I have this regex which detects all words:

\b[^\d\W]+\b

And I have this regex to detect quoted texts:

\'[^\".]*?\'|\"[^\'.]*?\"

Is there a regex which can detect words which are not in quotes(both single and double)?

example:

import re
a = "big mouse eats cheese? \"non-detected string\" 'non-detected string too' hello guys"
re.findall(some_regex, a)

It should output this ['big', 'mouse', 'eats', 'cheese', 'hello', 'guys']

I know I can use re.sub() to detect the quoted text and then replace it with a blank string but thats what I don't want to do.

I also looked up this page regex match keywords that are not in quotes and tried this (^([^"]|"[^"]*")*)|(^([^']|'[^']*')*) but it didn't work A regex to detect string not enclosed in double quotes also tried this (?<![\S"])([^"\s]+)(?![\S"])|(?<![\S'])([^'\s]+)(?![\S']) both detected all words

Answer 1

You can use

import re
a = '''big mouse eats cheese? "non-detected string" 'non-detected string too' hello guys'''
print( [x for x in re.findall(r'''"[^"]*"|'[^']*'|\b([^\d\W]+)\b''', a) if x])
# => ['big', 'mouse', 'eats', 'cheese', 'hello', 'guys']

See the Python demo. The list comprehension is used to post-process the output to remove empty items that result from matching the quoted substrings.

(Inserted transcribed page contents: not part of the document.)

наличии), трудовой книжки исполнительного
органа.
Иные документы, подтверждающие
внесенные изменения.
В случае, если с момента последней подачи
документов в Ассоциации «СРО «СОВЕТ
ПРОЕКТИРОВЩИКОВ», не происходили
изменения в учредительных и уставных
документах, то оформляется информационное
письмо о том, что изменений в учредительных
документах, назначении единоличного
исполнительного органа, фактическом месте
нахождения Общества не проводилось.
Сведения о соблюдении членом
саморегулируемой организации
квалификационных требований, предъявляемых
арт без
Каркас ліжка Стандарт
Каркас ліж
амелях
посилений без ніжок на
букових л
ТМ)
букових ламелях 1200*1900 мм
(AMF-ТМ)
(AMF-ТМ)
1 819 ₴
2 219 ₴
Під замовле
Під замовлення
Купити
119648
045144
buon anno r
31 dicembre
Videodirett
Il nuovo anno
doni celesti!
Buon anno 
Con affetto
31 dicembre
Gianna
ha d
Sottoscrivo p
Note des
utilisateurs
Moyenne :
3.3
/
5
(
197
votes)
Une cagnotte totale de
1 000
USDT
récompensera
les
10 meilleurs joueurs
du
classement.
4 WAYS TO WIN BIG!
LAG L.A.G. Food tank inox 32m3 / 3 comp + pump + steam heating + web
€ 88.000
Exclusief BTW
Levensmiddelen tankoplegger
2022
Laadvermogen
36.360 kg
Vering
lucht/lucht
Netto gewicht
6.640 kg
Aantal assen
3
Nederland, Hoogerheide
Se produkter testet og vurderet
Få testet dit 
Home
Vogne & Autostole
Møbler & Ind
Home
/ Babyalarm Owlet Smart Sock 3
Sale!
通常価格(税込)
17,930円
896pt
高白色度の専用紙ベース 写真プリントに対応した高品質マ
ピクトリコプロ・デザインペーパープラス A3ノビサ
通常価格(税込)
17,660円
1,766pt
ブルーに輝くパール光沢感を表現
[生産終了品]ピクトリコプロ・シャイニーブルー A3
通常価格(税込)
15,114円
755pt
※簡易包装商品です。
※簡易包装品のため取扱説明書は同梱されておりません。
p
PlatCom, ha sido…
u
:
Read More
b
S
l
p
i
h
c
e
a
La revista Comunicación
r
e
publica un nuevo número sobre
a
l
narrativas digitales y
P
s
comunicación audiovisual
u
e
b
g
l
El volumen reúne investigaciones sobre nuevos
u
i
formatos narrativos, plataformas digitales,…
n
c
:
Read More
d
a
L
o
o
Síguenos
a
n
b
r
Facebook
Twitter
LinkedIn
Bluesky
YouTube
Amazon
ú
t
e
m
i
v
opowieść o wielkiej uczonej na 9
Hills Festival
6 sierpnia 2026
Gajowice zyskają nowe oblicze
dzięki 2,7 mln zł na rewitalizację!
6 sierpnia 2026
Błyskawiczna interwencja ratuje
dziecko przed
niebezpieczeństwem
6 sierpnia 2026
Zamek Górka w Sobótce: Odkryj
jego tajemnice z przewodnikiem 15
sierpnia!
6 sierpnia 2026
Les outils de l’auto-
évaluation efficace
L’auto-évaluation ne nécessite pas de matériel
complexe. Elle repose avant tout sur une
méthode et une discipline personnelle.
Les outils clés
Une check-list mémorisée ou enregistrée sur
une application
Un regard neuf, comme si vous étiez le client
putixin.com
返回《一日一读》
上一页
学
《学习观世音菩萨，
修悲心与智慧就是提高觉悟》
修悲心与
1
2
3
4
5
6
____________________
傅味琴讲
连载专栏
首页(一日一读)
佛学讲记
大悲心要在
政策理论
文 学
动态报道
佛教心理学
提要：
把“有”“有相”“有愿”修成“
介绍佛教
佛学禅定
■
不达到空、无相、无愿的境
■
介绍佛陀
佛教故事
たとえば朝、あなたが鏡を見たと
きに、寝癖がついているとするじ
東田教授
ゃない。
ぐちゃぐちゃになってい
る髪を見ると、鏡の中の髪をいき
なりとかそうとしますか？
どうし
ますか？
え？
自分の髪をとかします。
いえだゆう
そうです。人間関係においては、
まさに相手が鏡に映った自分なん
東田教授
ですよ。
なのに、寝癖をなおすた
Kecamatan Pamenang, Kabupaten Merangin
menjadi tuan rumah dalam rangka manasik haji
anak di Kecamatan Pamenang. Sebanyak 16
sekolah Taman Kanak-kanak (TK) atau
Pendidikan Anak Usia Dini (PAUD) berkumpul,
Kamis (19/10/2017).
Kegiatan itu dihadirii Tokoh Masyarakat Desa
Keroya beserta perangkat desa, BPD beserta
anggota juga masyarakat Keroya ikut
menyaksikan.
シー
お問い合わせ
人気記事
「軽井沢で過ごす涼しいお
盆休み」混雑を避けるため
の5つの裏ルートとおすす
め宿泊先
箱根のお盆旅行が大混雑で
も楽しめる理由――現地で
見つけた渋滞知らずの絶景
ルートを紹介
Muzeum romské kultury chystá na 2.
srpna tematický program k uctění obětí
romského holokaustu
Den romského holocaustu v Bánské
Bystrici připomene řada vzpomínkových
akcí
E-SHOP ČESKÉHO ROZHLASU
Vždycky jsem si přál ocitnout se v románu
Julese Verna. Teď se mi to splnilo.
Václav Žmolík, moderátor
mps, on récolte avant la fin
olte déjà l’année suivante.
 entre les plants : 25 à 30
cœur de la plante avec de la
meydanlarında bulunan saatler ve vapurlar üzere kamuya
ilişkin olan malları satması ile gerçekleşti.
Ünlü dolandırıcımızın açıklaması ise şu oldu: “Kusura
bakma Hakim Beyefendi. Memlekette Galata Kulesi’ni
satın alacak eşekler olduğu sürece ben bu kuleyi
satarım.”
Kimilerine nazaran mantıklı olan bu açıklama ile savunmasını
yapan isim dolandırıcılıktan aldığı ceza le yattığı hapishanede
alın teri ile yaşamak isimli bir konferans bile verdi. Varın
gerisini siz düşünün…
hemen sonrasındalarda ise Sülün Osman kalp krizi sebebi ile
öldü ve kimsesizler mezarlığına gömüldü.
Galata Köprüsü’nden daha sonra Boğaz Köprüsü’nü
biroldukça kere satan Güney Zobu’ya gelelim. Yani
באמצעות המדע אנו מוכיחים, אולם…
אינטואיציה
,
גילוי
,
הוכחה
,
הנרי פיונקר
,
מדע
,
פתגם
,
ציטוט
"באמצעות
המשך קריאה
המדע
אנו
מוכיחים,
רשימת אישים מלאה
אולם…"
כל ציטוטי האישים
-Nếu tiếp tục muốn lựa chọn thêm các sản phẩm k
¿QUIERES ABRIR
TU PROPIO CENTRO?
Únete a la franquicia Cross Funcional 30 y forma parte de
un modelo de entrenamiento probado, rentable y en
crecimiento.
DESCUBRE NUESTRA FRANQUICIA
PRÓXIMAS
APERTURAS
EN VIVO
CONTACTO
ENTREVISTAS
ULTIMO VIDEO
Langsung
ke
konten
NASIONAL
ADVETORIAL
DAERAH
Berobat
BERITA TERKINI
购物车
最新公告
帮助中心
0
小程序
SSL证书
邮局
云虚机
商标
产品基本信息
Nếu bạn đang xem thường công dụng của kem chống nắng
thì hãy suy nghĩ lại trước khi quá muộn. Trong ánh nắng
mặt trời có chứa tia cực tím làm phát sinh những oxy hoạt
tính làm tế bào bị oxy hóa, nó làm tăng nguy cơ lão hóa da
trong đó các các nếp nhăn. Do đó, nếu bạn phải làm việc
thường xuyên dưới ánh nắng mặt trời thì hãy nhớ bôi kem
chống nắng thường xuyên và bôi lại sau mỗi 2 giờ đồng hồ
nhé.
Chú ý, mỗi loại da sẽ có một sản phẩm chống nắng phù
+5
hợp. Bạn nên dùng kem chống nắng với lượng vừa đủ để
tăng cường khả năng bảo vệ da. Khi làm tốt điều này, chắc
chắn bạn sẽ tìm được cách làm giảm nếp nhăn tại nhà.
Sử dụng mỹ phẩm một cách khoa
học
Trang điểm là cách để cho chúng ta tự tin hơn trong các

This approach works because re.findall only returns the captured substrings when the capturing group is defined in the regex. "[^"]*"|'[^']*' part matches but does not capture strings between single and double quotes, and the \b([^\d\W]+)\b part matches and captures into Group 1 any one or more letters or underscores in between word boundaries.